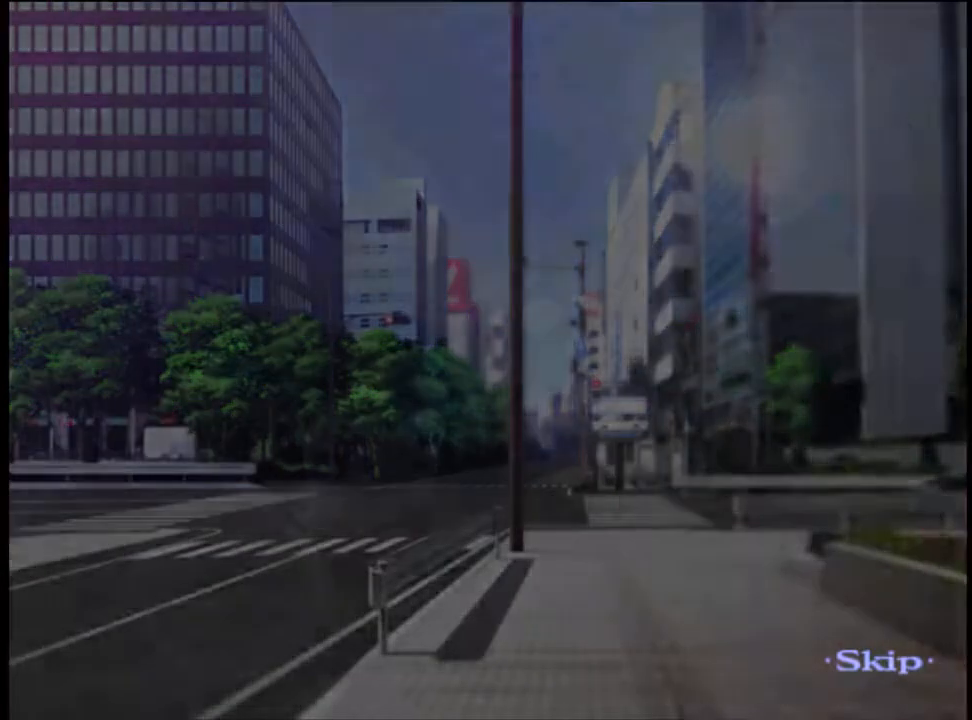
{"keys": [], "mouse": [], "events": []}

--

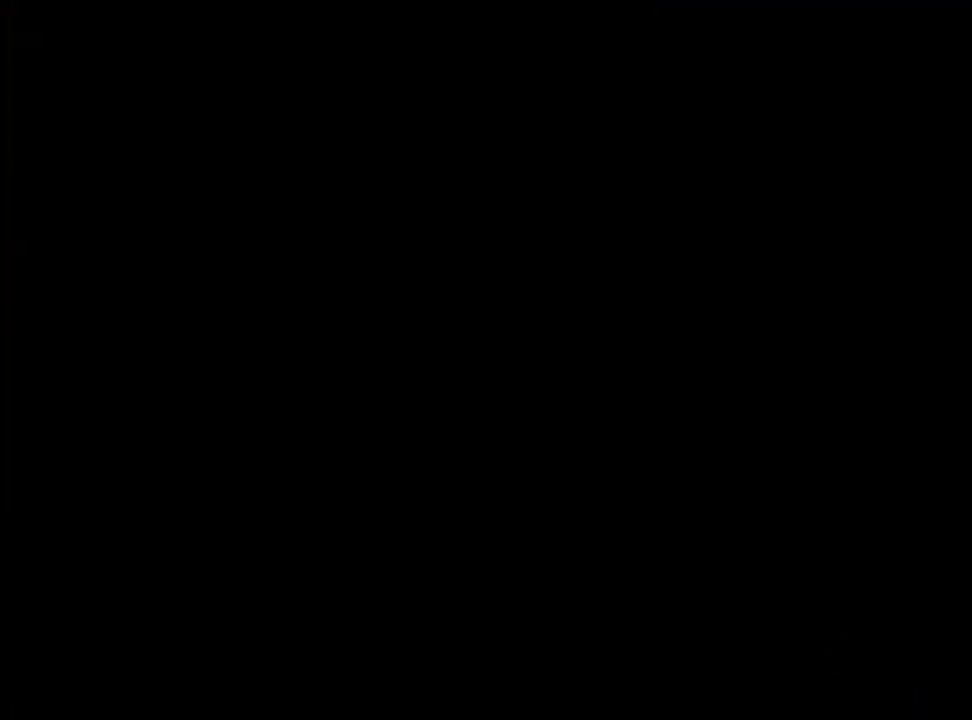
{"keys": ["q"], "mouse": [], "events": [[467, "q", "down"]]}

...

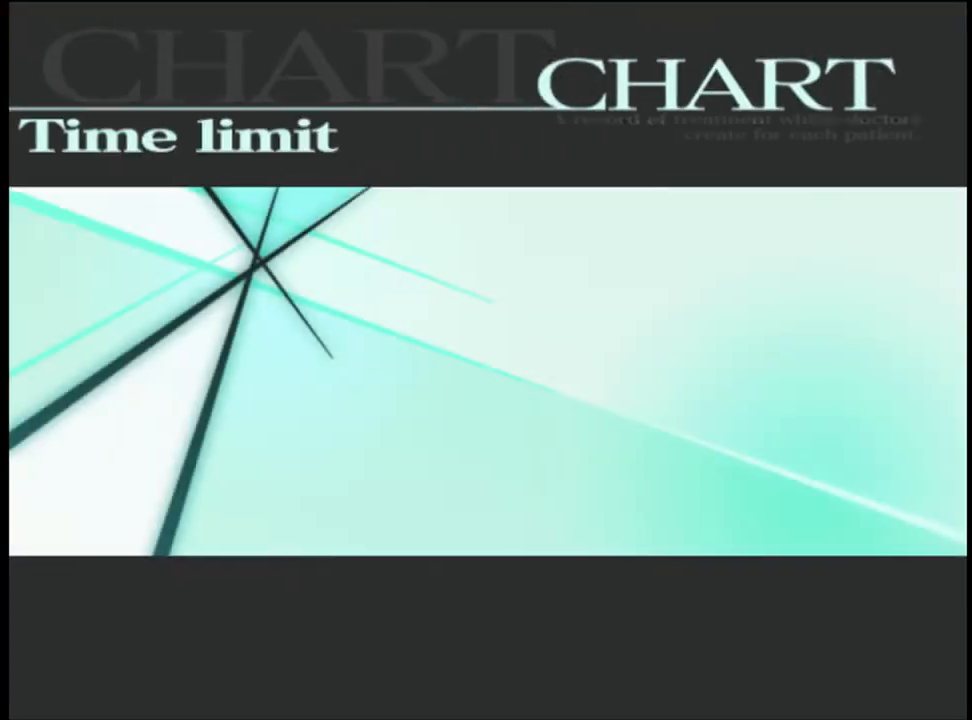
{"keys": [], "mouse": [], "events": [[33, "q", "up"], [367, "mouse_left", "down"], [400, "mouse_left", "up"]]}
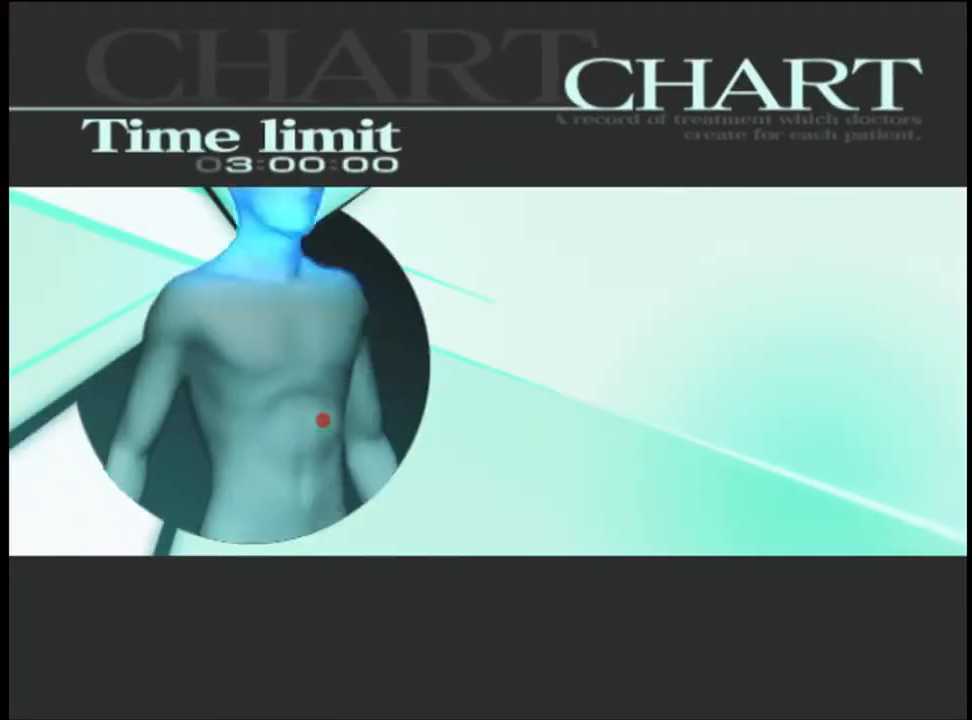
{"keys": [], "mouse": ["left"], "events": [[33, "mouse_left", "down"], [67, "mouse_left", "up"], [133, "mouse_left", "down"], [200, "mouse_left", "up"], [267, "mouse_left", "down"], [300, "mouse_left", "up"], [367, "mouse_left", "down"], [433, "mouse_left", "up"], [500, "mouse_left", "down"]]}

_REQUIRED WORK:_
Using the records given above, list every line that includes the word "down".

_ANSWER SPACE:_
{"keys": ["q"], "mouse": [], "events": [[467, "q", "down"]]}
{"keys": [], "mouse": [], "events": [[33, "q", "up"], [367, "mouse_left", "down"], [400, "mouse_left", "up"]]}
{"keys": [], "mouse": ["left"], "events": [[33, "mouse_left", "down"], [67, "mouse_left", "up"], [133, "mouse_left", "down"], [200, "mouse_left", "up"], [267, "mouse_left", "down"], [300, "mouse_left", "up"], [367, "mouse_left", "down"], [433, "mouse_left", "up"], [500, "mouse_left", "down"]]}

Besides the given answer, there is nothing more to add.